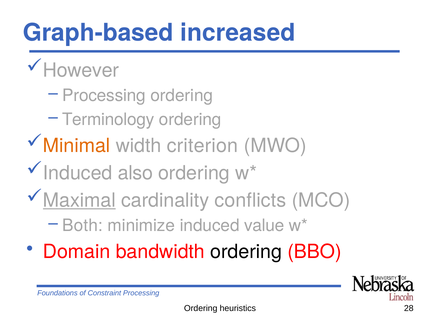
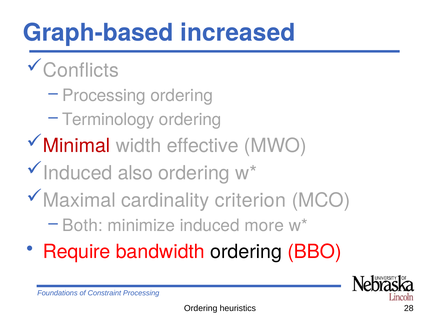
However: However -> Conflicts
Minimal colour: orange -> red
criterion: criterion -> effective
Maximal underline: present -> none
conflicts: conflicts -> criterion
value: value -> more
Domain: Domain -> Require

# # #

▶ **Given problem**
Quote all of the material above word for word, but omit the pictures.

▶ **Output below**
However: However -> Conflicts
Minimal colour: orange -> red
criterion: criterion -> effective
Maximal underline: present -> none
conflicts: conflicts -> criterion
value: value -> more
Domain: Domain -> Require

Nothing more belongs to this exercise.